Provided text Start Marker

Ah, the July 31 trade deadline. The moment the NL East race flipped upside-down. The Mets, who desperately needed offensive help, acquired Cespedes, Juan Uribe and Kelly Johnson while also adding Tyler Clippard and Addison Reed to the back end of their bullpen. The Nationals, who had offensive shortcomings but had several key players returning from the DL, made only one move: The controversial trade for Jonathan Papelbon that bumped Drew Storen out of the closer’s role and ultimately played a key role in disrupting clubhouse chemistry and trust between players, the coaching staff and the front office.

The Nationals’ bullpen was an Achilles’ heel throughout the season, but especially late. Over the final two months following the trade deadline, that group posted a collective 3.73 ERA (not poor, but not great) while successfully converting only 9-of-20 save opportunities. The nine saves after July 31 were tied for the fewest in the majors; the 45 percent conversion rate was the sport’s worst.

Now, with Papelbon having been suspended for the season’s final week after attacking Harper in the dugout, with Storen likely needing a change of scenery after his string of eighth-inning meltdowns and with veterans Casey Janssen and Matt Thornton hitting free agency, the Nationals may need a complete bullpen makeover this winter.

“The good thing is, we have great depth in that position, not only at the big-league level but at a young, controllable age in the minor leagues,” Rizzo said. “The bullpen will certainly be a part of the discussion we have in the offseason to improve ourselves.”

The Nationals’ relief corps had its obvious issues all season, but perhaps some of those issues could have been masked had the club’s star-studded rotation simply lived up to expectations. The surprise signing of Scherzer to a $210 million contract in January created a unanimous opinion throughout the baseball world: The Nats’ rotation was the best in the game, perhaps the best in recent history.

That didn’t prove to be the case. Nationals starters owned a collective 3.72 ERA, eighth-best in the majors, only sixth-best in the NL, and down 68 points from the previous year’s group that led baseball.

Provided text End Marker
Study material Start Marker

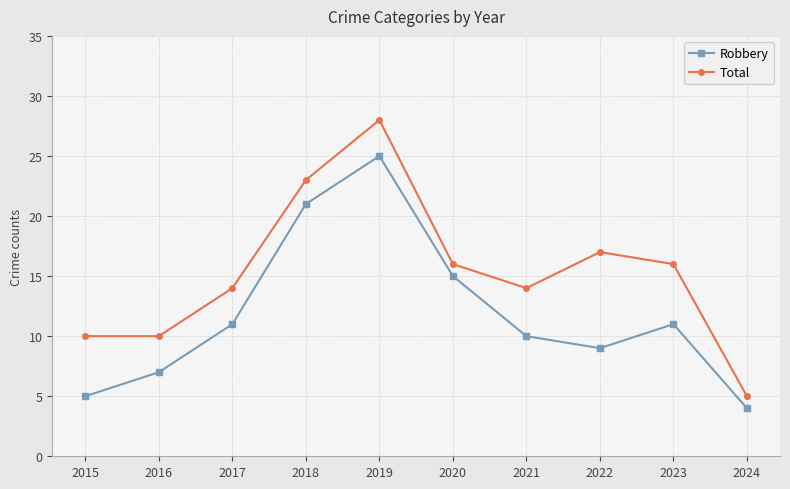

What is the difference between the highest and lowest values at 2016?

3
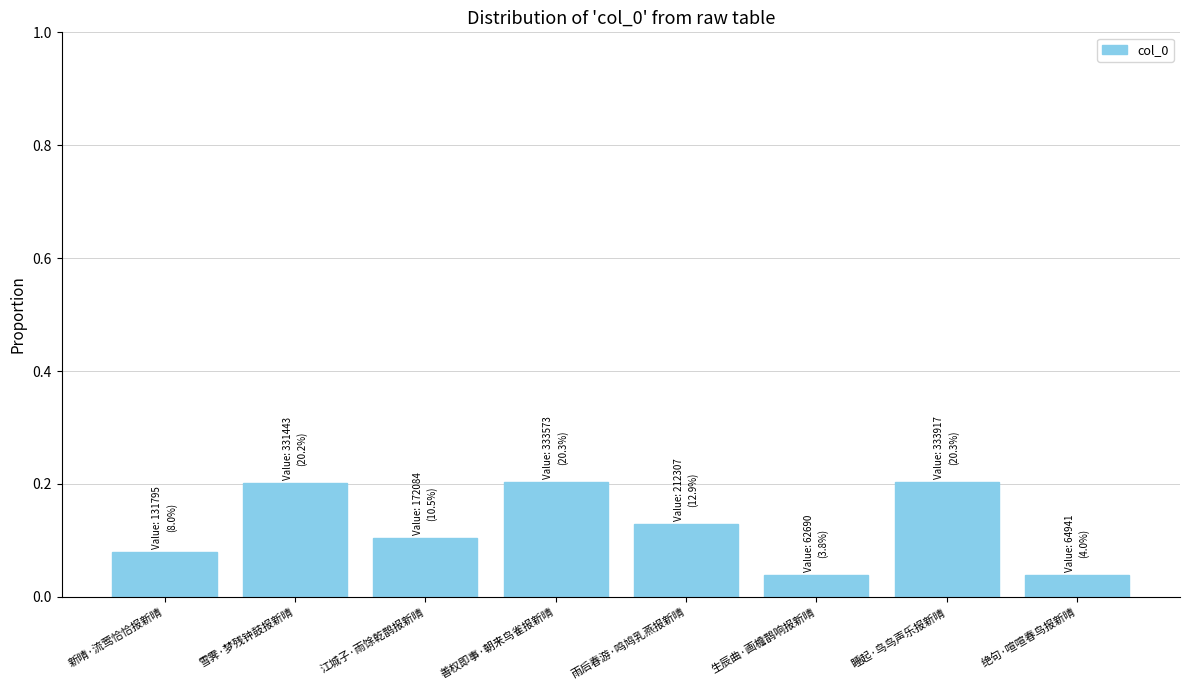

What position from the right is 绝句·喧喧春鸟报新晴?

1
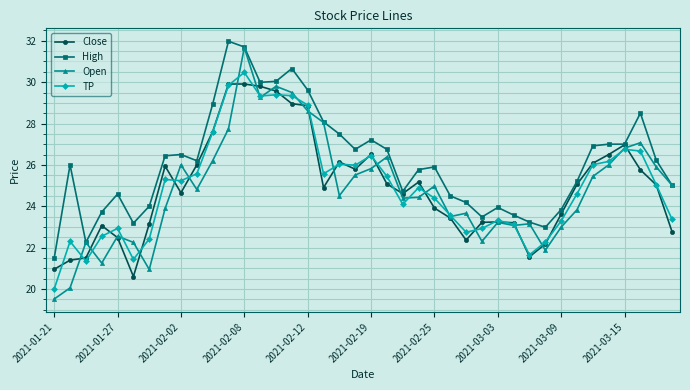

Which series has the widest spread of values?

Open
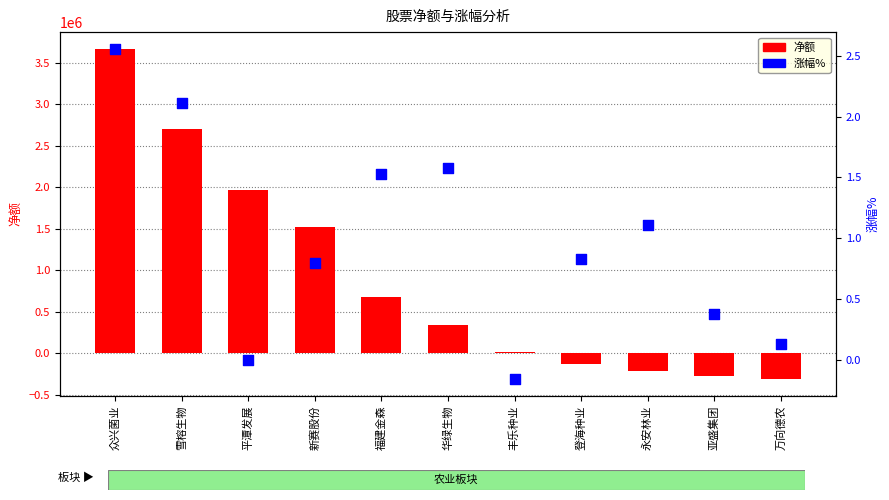

At how many categories does at least one series exceed 396019?

5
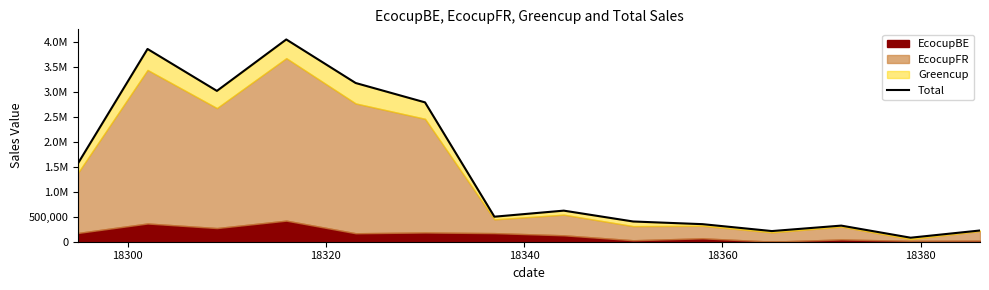

Is it true that the value at 12 is 21765.0?

False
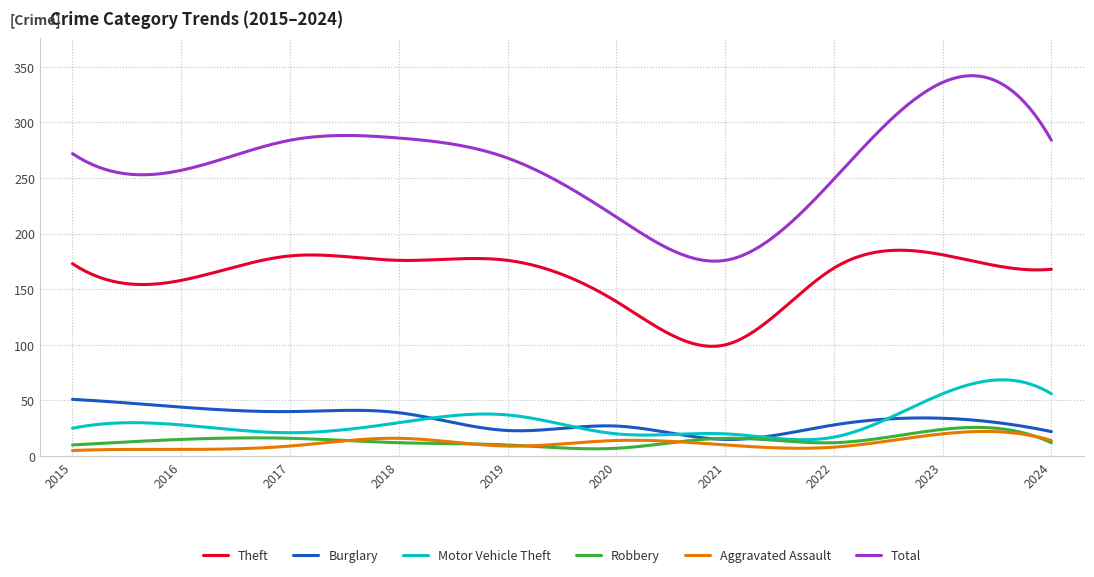

Does the chart display data point markers on the line(s)?

No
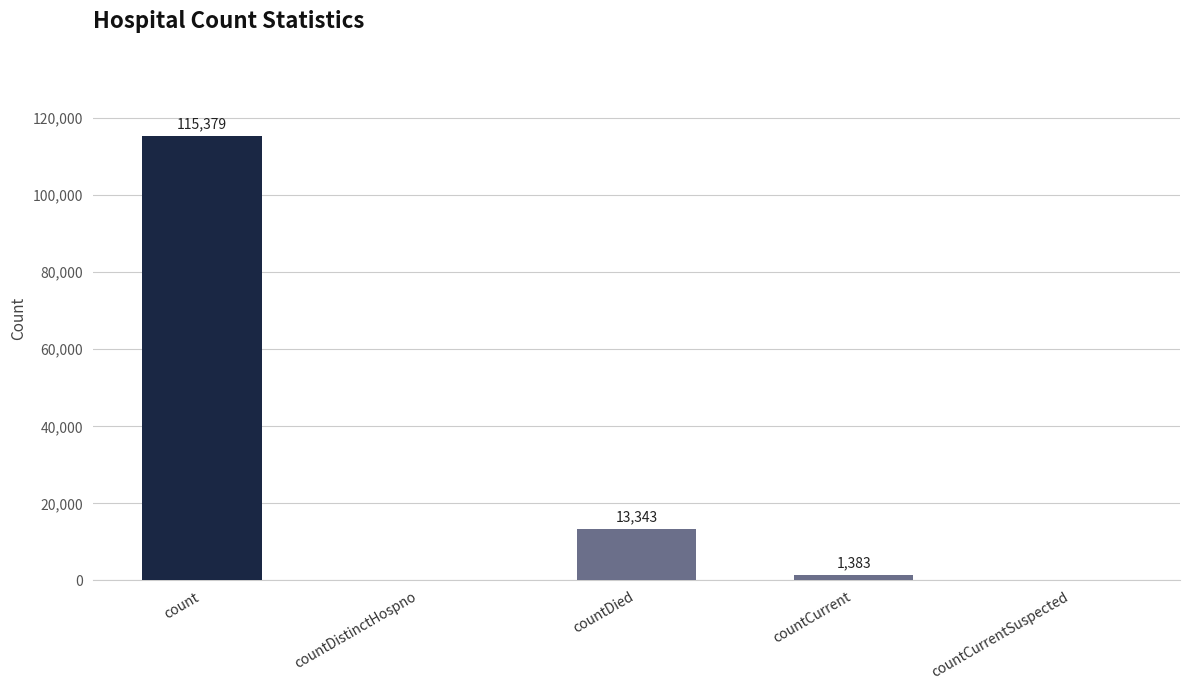

True or false: the data shows 13343 at countDied.

True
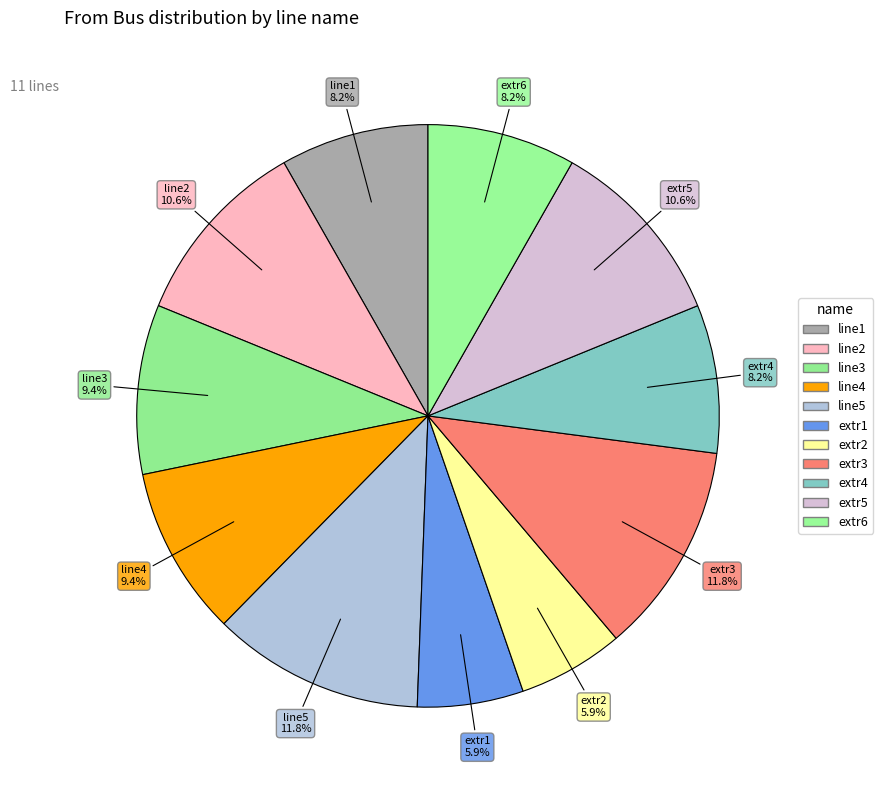

What percentage is the line3 slice, to the nearest percent?

9%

Study material End Marker

What to produce:
Duplicate the portion of the baseball passage starting at "The Nationals’ relief" and ending at "that led baseball.".

Output for this exercise:
The Nationals’ relief corps had its obvious issues all season, but perhaps some of those issues could have been masked had the club’s star-studded rotation simply lived up to expectations. The surprise signing of Scherzer to a $210 million contract in January created a unanimous opinion throughout the baseball world: The Nats’ rotation was the best in the game, perhaps the best in recent history.

That didn’t prove to be the case. Nationals starters owned a collective 3.72 ERA, eighth-best in the majors, only sixth-best in the NL, and down 68 points from the previous year’s group that led baseball.